DATASET RECORDS →
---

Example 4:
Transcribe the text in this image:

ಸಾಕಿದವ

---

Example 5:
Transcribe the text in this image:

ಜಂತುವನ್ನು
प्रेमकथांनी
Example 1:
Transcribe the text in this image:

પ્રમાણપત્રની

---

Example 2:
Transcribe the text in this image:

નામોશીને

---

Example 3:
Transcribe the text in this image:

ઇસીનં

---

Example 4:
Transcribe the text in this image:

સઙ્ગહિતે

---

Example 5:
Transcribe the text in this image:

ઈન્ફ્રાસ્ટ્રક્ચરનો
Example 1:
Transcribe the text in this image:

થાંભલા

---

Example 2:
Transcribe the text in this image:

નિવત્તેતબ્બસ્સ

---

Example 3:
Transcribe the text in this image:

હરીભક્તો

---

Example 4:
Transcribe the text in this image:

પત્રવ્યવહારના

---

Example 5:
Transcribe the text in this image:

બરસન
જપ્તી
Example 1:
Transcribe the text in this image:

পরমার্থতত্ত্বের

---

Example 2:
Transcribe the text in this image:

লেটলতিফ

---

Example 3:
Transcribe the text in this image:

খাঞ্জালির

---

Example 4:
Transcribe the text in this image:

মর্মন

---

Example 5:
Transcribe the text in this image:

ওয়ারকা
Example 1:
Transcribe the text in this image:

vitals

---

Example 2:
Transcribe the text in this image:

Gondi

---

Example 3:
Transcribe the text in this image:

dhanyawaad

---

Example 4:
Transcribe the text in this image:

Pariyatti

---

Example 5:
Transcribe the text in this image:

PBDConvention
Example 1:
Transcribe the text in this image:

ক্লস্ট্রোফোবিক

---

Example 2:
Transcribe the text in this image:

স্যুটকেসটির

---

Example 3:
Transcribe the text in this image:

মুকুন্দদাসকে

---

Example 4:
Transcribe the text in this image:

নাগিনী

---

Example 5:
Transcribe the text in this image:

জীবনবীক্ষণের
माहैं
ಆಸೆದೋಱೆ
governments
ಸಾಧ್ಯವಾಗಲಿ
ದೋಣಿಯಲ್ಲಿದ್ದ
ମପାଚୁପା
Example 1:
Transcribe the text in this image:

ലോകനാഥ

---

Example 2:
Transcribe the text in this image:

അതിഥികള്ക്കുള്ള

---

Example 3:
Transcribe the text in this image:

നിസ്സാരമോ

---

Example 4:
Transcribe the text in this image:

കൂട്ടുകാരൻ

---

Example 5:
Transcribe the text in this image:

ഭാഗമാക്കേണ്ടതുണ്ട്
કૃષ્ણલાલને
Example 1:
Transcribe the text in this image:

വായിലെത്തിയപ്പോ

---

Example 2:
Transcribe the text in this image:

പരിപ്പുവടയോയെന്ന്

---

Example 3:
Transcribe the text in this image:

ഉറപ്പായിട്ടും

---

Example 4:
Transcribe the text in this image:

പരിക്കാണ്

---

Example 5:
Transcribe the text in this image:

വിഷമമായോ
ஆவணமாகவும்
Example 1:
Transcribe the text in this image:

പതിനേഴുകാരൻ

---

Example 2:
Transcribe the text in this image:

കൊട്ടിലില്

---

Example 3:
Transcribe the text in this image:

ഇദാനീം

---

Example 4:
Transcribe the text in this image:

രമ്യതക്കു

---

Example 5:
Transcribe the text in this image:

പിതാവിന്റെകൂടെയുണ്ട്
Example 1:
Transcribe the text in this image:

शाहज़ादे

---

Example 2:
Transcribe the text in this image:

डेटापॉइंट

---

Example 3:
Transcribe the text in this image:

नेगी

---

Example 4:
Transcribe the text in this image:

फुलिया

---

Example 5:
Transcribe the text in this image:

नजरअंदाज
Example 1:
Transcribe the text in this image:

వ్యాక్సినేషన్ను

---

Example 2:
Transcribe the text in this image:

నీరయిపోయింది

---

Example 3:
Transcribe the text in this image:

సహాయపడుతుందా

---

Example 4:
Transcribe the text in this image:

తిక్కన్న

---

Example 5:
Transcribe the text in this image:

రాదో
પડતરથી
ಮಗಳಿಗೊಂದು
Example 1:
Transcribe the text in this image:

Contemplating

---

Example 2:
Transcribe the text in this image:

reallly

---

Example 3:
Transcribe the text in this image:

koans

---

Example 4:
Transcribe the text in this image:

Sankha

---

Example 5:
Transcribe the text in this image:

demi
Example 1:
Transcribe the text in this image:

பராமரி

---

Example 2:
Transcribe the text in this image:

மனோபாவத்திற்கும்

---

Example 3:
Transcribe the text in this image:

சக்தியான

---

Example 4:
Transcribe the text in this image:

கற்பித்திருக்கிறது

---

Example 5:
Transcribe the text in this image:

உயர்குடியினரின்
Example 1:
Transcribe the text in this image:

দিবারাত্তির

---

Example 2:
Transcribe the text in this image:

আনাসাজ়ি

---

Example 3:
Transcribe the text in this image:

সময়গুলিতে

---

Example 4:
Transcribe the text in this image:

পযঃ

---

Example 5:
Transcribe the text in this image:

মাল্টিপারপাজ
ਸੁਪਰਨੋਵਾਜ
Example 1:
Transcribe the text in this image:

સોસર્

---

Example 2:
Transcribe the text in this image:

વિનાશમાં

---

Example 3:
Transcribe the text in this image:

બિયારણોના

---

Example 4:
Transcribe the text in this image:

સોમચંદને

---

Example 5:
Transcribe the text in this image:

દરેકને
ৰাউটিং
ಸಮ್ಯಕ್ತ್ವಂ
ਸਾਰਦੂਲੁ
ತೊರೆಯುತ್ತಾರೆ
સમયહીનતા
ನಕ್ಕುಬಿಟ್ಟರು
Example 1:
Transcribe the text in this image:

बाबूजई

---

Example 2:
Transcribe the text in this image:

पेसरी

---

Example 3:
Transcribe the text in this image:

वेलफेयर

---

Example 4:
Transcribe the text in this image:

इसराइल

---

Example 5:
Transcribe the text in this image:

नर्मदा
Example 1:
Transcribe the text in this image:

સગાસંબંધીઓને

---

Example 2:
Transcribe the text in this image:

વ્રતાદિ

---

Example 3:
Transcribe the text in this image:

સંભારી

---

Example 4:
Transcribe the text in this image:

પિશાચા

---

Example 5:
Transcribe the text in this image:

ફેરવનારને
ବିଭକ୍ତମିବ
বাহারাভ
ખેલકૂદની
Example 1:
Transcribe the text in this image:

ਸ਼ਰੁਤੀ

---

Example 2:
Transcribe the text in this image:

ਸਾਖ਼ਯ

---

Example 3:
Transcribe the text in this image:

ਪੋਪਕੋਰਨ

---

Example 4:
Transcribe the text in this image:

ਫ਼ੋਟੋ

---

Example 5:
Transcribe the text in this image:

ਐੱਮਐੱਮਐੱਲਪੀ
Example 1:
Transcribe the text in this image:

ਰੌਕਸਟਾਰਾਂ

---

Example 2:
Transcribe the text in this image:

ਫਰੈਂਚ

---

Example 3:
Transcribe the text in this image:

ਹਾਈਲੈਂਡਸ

THE PROBLEM →
Copy each entry exactly. Omit none.

RESPONSE BOX →
---

Example 4:
Transcribe the text in this image:

ಸಾಕಿದವ

---

Example 5:
Transcribe the text in this image:

ಜಂತುವನ್ನು
प्रेमकथांनी
Example 1:
Transcribe the text in this image:

પ્રમાણપત્રની

---

Example 2:
Transcribe the text in this image:

નામોશીને

---

Example 3:
Transcribe the text in this image:

ઇસીનં

---

Example 4:
Transcribe the text in this image:

સઙ્ગહિતે

---

Example 5:
Transcribe the text in this image:

ઈન્ફ્રાસ્ટ્રક્ચરનો
Example 1:
Transcribe the text in this image:

થાંભલા

---

Example 2:
Transcribe the text in this image:

નિવત્તેતબ્બસ્સ

---

Example 3:
Transcribe the text in this image:

હરીભક્તો

---

Example 4:
Transcribe the text in this image:

પત્રવ્યવહારના

---

Example 5:
Transcribe the text in this image:

બરસન
જપ્તી
Example 1:
Transcribe the text in this image:

পরমার্থতত্ত্বের

---

Example 2:
Transcribe the text in this image:

লেটলতিফ

---

Example 3:
Transcribe the text in this image:

খাঞ্জালির

---

Example 4:
Transcribe the text in this image:

মর্মন

---

Example 5:
Transcribe the text in this image:

ওয়ারকা
Example 1:
Transcribe the text in this image:

vitals

---

Example 2:
Transcribe the text in this image:

Gondi

---

Example 3:
Transcribe the text in this image:

dhanyawaad

---

Example 4:
Transcribe the text in this image:

Pariyatti

---

Example 5:
Transcribe the text in this image:

PBDConvention
Example 1:
Transcribe the text in this image:

ক্লস্ট্রোফোবিক

---

Example 2:
Transcribe the text in this image:

স্যুটকেসটির

---

Example 3:
Transcribe the text in this image:

মুকুন্দদাসকে

---

Example 4:
Transcribe the text in this image:

নাগিনী

---

Example 5:
Transcribe the text in this image:

জীবনবীক্ষণের
माहैं
ಆಸೆದೋಱೆ
governments
ಸಾಧ್ಯವಾಗಲಿ
ದೋಣಿಯಲ್ಲಿದ್ದ
ମପାଚୁପା
Example 1:
Transcribe the text in this image:

ലോകനാഥ

---

Example 2:
Transcribe the text in this image:

അതിഥികള്ക്കുള്ള

---

Example 3:
Transcribe the text in this image:

നിസ്സാരമോ

---

Example 4:
Transcribe the text in this image:

കൂട്ടുകാരൻ

---

Example 5:
Transcribe the text in this image:

ഭാഗമാക്കേണ്ടതുണ്ട്
કૃષ્ણલાલને
Example 1:
Transcribe the text in this image:

വായിലെത്തിയപ്പോ

---

Example 2:
Transcribe the text in this image:

പരിപ്പുവടയോയെന്ന്

---

Example 3:
Transcribe the text in this image:

ഉറപ്പായിട്ടും

---

Example 4:
Transcribe the text in this image:

പരിക്കാണ്

---

Example 5:
Transcribe the text in this image:

വിഷമമായോ
ஆவணமாகவும்
Example 1:
Transcribe the text in this image:

പതിനേഴുകാരൻ

---

Example 2:
Transcribe the text in this image:

കൊട്ടിലില്

---

Example 3:
Transcribe the text in this image:

ഇദാനീം

---

Example 4:
Transcribe the text in this image:

രമ്യതക്കു

---

Example 5:
Transcribe the text in this image:

പിതാവിന്റെകൂടെയുണ്ട്
Example 1:
Transcribe the text in this image:

शाहज़ादे

---

Example 2:
Transcribe the text in this image:

डेटापॉइंट

---

Example 3:
Transcribe the text in this image:

नेगी

---

Example 4:
Transcribe the text in this image:

फुलिया

---

Example 5:
Transcribe the text in this image:

नजरअंदाज
Example 1:
Transcribe the text in this image:

వ్యాక్సినేషన్ను

---

Example 2:
Transcribe the text in this image:

నీరయిపోయింది

---

Example 3:
Transcribe the text in this image:

సహాయపడుతుందా

---

Example 4:
Transcribe the text in this image:

తిక్కన్న

---

Example 5:
Transcribe the text in this image:

రాదో
પડતરથી
ಮಗಳಿಗೊಂದು
Example 1:
Transcribe the text in this image:

Contemplating

---

Example 2:
Transcribe the text in this image:

reallly

---

Example 3:
Transcribe the text in this image:

koans

---

Example 4:
Transcribe the text in this image:

Sankha

---

Example 5:
Transcribe the text in this image:

demi
Example 1:
Transcribe the text in this image:

பராமரி

---

Example 2:
Transcribe the text in this image:

மனோபாவத்திற்கும்

---

Example 3:
Transcribe the text in this image:

சக்தியான

---

Example 4:
Transcribe the text in this image:

கற்பித்திருக்கிறது

---

Example 5:
Transcribe the text in this image:

உயர்குடியினரின்
Example 1:
Transcribe the text in this image:

দিবারাত্তির

---

Example 2:
Transcribe the text in this image:

আনাসাজ়ি

---

Example 3:
Transcribe the text in this image:

সময়গুলিতে

---

Example 4:
Transcribe the text in this image:

পযঃ

---

Example 5:
Transcribe the text in this image:

মাল্টিপারপাজ
ਸੁਪਰਨੋਵਾਜ
Example 1:
Transcribe the text in this image:

સોસર્

---

Example 2:
Transcribe the text in this image:

વિનાશમાં

---

Example 3:
Transcribe the text in this image:

બિયારણોના

---

Example 4:
Transcribe the text in this image:

સોમચંદને

---

Example 5:
Transcribe the text in this image:

દરેકને
ৰাউটিং
ಸಮ್ಯಕ್ತ್ವಂ
ਸਾਰਦੂਲੁ
ತೊರೆಯುತ್ತಾರೆ
સમયહીનતા
ನಕ್ಕುಬಿಟ್ಟರು
Example 1:
Transcribe the text in this image:

बाबूजई

---

Example 2:
Transcribe the text in this image:

पेसरी

---

Example 3:
Transcribe the text in this image:

वेलफेयर

---

Example 4:
Transcribe the text in this image:

इसराइल

---

Example 5:
Transcribe the text in this image:

नर्मदा
Example 1:
Transcribe the text in this image:

સગાસંબંધીઓને

---

Example 2:
Transcribe the text in this image:

વ્રતાદિ

---

Example 3:
Transcribe the text in this image:

સંભારી

---

Example 4:
Transcribe the text in this image:

પિશાચા

---

Example 5:
Transcribe the text in this image:

ફેરવનારને
ବିଭକ୍ତମିବ
বাহারাভ
ખેલકૂદની
Example 1:
Transcribe the text in this image:

ਸ਼ਰੁਤੀ

---

Example 2:
Transcribe the text in this image:

ਸਾਖ਼ਯ

---

Example 3:
Transcribe the text in this image:

ਪੋਪਕੋਰਨ

---

Example 4:
Transcribe the text in this image:

ਫ਼ੋਟੋ

---

Example 5:
Transcribe the text in this image:

ਐੱਮਐੱਮਐੱਲਪੀ
Example 1:
Transcribe the text in this image:

ਰੌਕਸਟਾਰਾਂ

---

Example 2:
Transcribe the text in this image:

ਫਰੈਂਚ

---

Example 3:
Transcribe the text in this image:

ਹਾਈਲੈਂਡਸ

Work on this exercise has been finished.